### READING TEXT
= Beginning of Section =
In Windows OS, this usually means that the child process raised an exception while it was being spawned, before it was setup to communicate to the main process.
The exceptions raised by the child process while spawning cannot be caught or handled from the main process, and when running from an IPython or jupyter notebook interactive kernel, the child's exception and traceback appears to be lost.
A known way to see the child's error, and try to fix or handle it, is to run the problematic code as a batch script from a system's Command Prompt. The child's exception will be printed to the Command Promt's stderr, and it should be visible above this error and traceback.
Note that if running a jupyter notebook that was invoked from a Command Prompt, the child's exception should have been printed to the Command Prompt on which the notebook is running.
Same for me. Windows 10. cores=1 works fine. Theano with cuda.
= End of Section =
### RECORD EXCERPTS
= Beginning of Section =
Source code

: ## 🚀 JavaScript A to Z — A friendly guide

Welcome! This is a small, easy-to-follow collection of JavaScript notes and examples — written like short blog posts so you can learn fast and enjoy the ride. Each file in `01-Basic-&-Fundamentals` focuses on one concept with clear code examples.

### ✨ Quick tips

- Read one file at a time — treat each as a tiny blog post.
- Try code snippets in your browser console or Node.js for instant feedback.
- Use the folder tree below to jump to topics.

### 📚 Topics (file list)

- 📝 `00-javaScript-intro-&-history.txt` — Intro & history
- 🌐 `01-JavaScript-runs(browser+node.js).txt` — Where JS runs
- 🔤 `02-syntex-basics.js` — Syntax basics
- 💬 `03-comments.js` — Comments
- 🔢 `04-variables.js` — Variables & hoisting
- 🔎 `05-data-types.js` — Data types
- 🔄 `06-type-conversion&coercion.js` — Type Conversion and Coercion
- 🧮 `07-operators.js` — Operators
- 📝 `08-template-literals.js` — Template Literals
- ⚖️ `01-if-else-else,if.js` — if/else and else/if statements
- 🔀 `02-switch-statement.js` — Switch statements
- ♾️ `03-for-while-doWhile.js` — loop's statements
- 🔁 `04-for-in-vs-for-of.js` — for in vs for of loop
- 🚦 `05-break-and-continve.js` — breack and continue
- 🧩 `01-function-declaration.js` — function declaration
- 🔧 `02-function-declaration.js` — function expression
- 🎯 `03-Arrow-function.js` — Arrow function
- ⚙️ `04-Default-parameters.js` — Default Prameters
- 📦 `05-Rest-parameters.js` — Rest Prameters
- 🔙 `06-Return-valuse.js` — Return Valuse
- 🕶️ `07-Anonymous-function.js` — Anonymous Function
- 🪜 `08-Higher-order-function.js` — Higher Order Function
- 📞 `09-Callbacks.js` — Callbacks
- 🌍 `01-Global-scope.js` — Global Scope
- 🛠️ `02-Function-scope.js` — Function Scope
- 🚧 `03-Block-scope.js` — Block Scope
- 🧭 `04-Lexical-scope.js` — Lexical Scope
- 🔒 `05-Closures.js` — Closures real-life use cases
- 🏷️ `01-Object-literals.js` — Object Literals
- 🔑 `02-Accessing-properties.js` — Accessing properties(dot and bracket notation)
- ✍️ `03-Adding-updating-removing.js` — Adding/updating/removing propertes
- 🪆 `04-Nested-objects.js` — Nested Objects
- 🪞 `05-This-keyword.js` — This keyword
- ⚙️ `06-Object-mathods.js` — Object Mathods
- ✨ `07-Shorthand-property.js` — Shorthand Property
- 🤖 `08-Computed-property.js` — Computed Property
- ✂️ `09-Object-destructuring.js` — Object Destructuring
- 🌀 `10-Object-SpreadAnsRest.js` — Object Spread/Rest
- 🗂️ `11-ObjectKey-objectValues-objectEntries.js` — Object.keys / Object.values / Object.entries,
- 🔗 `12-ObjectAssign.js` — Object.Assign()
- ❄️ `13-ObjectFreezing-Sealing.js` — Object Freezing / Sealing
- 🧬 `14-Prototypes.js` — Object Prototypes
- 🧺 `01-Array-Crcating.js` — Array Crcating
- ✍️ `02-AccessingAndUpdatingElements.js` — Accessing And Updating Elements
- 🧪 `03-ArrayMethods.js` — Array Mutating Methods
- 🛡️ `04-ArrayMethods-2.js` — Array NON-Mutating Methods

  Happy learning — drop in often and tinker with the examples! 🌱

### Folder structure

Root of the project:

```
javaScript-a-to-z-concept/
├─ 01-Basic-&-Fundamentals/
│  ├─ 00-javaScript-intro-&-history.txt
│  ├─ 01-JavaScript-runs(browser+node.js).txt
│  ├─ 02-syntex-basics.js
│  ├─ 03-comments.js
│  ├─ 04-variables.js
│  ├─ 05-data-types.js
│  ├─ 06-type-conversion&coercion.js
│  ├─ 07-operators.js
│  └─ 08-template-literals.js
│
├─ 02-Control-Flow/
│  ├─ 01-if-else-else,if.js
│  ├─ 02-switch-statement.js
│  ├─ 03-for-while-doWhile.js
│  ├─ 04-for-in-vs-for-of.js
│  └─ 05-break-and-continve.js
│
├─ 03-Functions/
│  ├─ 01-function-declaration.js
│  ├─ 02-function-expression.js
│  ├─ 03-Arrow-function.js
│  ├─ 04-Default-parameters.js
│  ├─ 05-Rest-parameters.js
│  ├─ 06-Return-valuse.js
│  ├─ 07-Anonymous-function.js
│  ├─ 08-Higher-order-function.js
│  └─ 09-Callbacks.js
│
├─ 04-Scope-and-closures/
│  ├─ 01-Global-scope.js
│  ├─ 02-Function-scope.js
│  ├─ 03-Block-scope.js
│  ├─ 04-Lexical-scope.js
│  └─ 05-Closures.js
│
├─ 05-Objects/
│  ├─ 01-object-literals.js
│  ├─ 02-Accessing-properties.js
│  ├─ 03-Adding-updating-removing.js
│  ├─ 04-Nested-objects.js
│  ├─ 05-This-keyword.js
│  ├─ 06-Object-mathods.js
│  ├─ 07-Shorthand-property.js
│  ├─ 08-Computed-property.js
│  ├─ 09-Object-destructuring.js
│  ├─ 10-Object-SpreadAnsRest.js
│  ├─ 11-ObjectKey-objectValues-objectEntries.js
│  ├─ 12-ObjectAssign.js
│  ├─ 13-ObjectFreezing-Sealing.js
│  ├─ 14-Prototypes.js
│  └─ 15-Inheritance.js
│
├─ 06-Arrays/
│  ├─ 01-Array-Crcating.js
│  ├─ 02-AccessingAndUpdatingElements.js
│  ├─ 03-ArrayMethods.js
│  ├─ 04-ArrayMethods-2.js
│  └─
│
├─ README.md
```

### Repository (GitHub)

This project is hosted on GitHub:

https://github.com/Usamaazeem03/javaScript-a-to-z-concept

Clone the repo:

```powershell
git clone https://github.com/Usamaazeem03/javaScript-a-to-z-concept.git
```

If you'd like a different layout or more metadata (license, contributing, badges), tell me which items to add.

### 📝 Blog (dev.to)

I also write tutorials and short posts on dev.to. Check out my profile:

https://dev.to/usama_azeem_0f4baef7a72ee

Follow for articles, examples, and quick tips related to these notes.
= End of Section =
### THE TASK
Continue the thread on the Windows child-process spawning error, starting after its last post.

### RESULT OF THIS TASK
I used vscode to write the code, but ran it via cmd.
I am just getting into pymc and was following along the code on Osvaldo Martin's book.
This was the code I tried.
import numpy as np
from scipy import stats
import pymc3 as pm
np.random.seed(123)
if __name__ == "__main__":
trials = 4
theta_real = 0.35
data = stats.bernoulli.rvs(p=theta_real, size=trials)
with pm.Model() as our_first_model:
theta = pm.Beta("theta", alpha=1., beta=1.)
y = pm.Bernoulli("y", p=theta, observed=data)
trace = pm.sample(1000, random_seed=123)
The following is the trace
Traceback (most recent call last):
File "test.py", line 16, in <module>
trace = pm.sample(1000, random_seed=123)
File "C:\Anaconda\lib\site-packages\pymc3\sampling.py", line 437, in sample
trace = _mp_sample(**sample_args)
File "C:\Anaconda\lib\site-packages\pymc3\sampling.py", line 965, in _mp_sample
chain, progressbar)
File "C:\Anaconda\lib\site-packages\pymc3\parallel_sampling.py", line 361, in __init__
for chain, seed, start in zip(range(chains), seeds, start_points)
File "C:\Anaconda\lib\site-packages\pymc3\parallel_sampling.py", line 361, in <listcomp>
for chain, seed, start in zip(range(chains), seeds, start_points)
File "C:\Anaconda\lib\site-packages\pymc3\parallel_sampling.py", line 251, in __init__
raise exc
RuntimeError: The communication pipe between the main process and its spawned children is broken.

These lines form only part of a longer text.